Vendredi, les autorités ont annoncé qu’à « la demande répétée de la population », des rassemblements de soutien au « système sacré de la République islamique » et aux forces armées contre « le Grand Satan (les Etats-Unis, ndlr) » auraient lieu dans la journée dans tout le pays à l’exception de Téhéran.

Selon le Conseil de coordination de la propagation de l’islam, les rassemblements doivent être l’occasion de célébrer « les efforts incessants des forces armées populaires en particulier les Gardiens de la Révolution ».

Après les manifestations antipouvoir, le président iranien Hassan Rohani a reconnu implicitement jeudi l’existence d’une crise de confiance envers les autorités.

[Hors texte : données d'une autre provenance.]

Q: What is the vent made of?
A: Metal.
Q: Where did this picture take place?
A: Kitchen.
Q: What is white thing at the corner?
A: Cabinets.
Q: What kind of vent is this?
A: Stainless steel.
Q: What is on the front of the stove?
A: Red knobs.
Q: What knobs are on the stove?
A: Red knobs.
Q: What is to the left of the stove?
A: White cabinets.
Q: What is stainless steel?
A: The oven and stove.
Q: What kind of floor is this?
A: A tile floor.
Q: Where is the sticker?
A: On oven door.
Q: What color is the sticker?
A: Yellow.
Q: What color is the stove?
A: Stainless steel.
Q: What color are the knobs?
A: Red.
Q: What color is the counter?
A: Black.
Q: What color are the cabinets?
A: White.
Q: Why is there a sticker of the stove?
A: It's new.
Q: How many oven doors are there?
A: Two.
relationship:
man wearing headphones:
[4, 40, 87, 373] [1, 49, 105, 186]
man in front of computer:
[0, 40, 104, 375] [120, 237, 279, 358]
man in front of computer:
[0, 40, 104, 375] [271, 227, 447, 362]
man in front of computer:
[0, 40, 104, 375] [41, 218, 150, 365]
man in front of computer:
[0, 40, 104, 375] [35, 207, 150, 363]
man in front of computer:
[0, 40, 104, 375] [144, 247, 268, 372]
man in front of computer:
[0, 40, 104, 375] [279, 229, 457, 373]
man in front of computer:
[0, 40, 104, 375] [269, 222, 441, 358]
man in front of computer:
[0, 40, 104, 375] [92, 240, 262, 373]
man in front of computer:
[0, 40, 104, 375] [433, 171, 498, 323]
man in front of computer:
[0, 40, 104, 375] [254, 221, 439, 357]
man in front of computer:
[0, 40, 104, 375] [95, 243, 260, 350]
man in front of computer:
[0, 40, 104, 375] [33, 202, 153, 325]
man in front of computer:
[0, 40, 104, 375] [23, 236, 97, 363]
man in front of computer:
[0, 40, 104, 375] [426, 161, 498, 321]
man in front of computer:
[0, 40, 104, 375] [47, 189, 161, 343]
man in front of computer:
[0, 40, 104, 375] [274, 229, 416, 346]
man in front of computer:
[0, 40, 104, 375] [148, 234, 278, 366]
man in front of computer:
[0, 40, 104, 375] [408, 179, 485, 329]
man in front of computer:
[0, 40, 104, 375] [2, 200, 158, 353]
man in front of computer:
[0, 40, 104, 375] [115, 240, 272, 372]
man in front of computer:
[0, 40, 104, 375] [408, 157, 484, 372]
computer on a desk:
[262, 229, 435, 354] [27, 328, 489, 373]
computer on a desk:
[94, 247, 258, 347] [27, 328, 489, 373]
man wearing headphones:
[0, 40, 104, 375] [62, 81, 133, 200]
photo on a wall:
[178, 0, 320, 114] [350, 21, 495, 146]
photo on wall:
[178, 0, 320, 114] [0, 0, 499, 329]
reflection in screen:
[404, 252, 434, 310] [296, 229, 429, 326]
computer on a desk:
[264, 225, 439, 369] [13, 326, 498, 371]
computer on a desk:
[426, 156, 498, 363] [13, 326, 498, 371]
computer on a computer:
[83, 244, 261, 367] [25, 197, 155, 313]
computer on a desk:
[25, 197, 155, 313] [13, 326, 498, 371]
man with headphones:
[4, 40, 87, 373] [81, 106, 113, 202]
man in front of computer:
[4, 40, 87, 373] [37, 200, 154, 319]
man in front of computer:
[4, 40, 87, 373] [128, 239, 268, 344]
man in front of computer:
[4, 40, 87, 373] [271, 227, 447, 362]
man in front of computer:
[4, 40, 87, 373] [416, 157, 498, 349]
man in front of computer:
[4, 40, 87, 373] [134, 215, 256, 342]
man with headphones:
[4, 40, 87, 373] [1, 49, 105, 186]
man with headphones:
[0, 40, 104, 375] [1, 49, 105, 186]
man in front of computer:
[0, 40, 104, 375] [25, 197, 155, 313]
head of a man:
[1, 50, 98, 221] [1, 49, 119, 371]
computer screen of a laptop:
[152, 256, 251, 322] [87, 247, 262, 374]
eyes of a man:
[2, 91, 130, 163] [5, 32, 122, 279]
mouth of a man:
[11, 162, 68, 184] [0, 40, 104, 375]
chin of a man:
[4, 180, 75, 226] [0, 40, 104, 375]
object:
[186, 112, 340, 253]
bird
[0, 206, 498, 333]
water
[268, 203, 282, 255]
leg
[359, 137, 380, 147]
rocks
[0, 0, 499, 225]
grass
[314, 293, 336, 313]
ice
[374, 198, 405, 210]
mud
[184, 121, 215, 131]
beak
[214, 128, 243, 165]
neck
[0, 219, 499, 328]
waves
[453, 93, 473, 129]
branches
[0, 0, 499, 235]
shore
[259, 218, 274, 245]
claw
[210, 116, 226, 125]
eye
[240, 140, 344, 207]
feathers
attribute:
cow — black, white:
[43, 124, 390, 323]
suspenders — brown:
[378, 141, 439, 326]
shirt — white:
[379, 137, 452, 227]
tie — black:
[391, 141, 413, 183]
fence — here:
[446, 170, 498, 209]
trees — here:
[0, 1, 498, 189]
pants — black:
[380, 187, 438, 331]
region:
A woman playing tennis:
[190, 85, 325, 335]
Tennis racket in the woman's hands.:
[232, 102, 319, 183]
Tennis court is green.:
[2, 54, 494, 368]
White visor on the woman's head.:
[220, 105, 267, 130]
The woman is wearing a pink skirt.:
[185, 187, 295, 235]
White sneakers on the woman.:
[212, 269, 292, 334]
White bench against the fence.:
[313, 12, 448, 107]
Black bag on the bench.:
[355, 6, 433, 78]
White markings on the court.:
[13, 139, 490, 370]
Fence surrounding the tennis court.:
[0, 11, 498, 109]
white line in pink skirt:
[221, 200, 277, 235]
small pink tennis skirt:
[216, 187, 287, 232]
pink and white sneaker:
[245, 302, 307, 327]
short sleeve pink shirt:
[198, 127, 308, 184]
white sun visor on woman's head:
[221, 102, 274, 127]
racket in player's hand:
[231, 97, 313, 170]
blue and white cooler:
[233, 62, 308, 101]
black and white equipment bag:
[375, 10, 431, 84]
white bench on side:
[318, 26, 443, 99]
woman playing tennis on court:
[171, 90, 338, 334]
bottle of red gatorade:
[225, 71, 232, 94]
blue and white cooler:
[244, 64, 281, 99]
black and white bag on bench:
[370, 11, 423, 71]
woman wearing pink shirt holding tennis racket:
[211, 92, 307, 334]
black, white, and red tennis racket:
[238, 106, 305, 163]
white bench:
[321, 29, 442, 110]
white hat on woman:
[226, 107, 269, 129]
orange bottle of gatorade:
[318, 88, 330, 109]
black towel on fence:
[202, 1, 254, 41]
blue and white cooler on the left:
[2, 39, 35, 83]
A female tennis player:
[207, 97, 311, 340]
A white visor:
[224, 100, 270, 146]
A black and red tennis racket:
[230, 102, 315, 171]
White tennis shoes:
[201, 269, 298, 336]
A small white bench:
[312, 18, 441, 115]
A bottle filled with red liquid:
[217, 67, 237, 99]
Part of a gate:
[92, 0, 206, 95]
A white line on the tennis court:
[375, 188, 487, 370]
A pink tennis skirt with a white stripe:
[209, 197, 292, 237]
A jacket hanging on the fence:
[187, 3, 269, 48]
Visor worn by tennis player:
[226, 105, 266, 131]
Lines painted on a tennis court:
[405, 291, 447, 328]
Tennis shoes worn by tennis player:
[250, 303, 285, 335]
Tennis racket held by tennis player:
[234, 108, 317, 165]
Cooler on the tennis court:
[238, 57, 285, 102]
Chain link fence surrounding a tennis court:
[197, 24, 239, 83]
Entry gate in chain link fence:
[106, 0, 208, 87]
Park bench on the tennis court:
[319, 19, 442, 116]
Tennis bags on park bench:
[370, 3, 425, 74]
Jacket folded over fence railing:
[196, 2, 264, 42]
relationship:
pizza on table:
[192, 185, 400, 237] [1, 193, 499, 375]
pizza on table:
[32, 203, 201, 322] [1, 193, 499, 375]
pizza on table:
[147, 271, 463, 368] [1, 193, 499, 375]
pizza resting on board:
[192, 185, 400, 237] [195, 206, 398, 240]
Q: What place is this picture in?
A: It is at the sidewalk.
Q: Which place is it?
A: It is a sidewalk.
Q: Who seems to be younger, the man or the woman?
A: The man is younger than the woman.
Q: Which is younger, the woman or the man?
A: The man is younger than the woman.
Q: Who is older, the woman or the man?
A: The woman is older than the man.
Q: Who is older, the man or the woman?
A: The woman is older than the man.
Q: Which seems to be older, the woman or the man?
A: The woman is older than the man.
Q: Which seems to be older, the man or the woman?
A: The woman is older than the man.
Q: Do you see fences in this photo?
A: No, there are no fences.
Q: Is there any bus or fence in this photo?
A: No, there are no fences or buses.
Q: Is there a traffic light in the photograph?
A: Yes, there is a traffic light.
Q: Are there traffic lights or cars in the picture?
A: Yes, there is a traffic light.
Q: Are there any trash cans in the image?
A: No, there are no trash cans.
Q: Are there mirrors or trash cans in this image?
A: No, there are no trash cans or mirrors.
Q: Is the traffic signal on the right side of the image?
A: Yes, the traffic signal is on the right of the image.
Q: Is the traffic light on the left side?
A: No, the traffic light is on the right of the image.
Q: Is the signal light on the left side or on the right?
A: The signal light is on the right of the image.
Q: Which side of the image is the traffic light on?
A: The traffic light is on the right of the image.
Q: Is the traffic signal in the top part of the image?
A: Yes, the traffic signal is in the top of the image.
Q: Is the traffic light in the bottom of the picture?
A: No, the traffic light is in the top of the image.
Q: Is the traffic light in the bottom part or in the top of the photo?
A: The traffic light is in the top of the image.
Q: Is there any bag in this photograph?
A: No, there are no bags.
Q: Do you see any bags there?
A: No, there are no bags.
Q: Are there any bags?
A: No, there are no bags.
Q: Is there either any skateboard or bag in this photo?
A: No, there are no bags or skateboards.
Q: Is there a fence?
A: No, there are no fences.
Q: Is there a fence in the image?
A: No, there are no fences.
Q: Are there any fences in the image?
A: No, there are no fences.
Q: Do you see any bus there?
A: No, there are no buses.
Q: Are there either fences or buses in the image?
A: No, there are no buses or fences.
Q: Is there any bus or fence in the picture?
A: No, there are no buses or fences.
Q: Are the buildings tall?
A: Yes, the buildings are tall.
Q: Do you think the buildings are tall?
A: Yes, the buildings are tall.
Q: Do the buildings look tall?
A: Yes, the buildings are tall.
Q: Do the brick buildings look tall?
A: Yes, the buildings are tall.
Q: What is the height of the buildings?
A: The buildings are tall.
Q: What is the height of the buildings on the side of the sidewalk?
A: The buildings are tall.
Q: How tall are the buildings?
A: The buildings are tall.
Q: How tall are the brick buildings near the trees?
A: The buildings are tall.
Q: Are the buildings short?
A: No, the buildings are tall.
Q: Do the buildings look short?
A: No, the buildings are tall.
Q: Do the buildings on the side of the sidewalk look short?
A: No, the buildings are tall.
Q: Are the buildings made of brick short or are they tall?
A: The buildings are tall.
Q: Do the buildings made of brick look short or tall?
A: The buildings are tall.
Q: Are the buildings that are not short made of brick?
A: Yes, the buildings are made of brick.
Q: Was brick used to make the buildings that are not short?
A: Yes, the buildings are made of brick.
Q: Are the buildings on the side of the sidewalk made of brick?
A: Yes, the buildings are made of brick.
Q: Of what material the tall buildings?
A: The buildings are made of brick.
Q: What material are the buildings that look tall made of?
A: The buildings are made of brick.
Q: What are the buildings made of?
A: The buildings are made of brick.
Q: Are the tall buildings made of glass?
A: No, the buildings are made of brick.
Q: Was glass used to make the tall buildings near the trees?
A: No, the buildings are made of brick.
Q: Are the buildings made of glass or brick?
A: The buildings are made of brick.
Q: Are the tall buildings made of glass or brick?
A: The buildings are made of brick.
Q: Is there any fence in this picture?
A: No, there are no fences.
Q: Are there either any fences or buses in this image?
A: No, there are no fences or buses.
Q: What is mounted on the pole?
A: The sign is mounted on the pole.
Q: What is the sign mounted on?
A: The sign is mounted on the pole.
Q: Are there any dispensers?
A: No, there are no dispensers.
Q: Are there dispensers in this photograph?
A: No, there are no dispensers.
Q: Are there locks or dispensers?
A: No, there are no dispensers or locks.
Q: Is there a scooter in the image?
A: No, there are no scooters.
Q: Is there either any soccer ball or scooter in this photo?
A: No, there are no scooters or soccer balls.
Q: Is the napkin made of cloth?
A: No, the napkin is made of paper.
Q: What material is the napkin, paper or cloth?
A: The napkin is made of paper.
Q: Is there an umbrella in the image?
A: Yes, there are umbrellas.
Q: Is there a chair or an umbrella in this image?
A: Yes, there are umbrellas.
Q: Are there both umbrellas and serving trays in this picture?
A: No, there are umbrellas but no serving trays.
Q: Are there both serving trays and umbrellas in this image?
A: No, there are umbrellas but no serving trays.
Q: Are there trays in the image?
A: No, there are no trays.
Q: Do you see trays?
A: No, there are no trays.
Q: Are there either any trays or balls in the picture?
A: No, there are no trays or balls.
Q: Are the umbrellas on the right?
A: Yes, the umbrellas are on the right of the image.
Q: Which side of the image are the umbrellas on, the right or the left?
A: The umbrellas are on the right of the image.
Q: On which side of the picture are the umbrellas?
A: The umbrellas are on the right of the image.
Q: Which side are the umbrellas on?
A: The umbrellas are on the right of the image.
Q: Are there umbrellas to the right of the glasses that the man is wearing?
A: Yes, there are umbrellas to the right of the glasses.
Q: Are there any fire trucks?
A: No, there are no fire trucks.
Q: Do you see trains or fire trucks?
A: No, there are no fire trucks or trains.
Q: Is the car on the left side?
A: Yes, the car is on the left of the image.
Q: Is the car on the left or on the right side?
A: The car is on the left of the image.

Le président iranien Hassan Rouhani prononce un discours à Rafsanjan, au sud ouest de l’Iran, le 11 novembre 2019. (Crédit : bureau présidentiel iranien via AP)

M. Rohani a par ailleurs défendu sa politique d’ouverture. L’ayatollah Khamenei répète lui régulièrement que les Occidentaux ne sont pas dignes de confiance et a interdit tout dialogue avec l’administration américaine de Donald Trump.

A l’approche des législatives du 21 février, annoncées comme difficiles pour le camp de M. Rohani, et dans un contexte de tensions croissantes entre Téhéran et les Occidentaux sur le programme nucléaire iranien, M. Rohani a également déclaré vouloir continuer de dialoguer avec le monde sur cette question.

Washington s’est retiré en 2018 de l’accord international sur le nucléaire iranien et a rétabli des sanctions économiques contre Téhéran.

En juin 2019, les Etats-Unis et l’Iran avaient paru au bord de l’affrontement militaire direct après que Téhéran eut abattu un drone américain accusé d’avoir violé son espace aérien. M. Trump avait alors affirmé avoir annulé in extremis des frappes de représailles.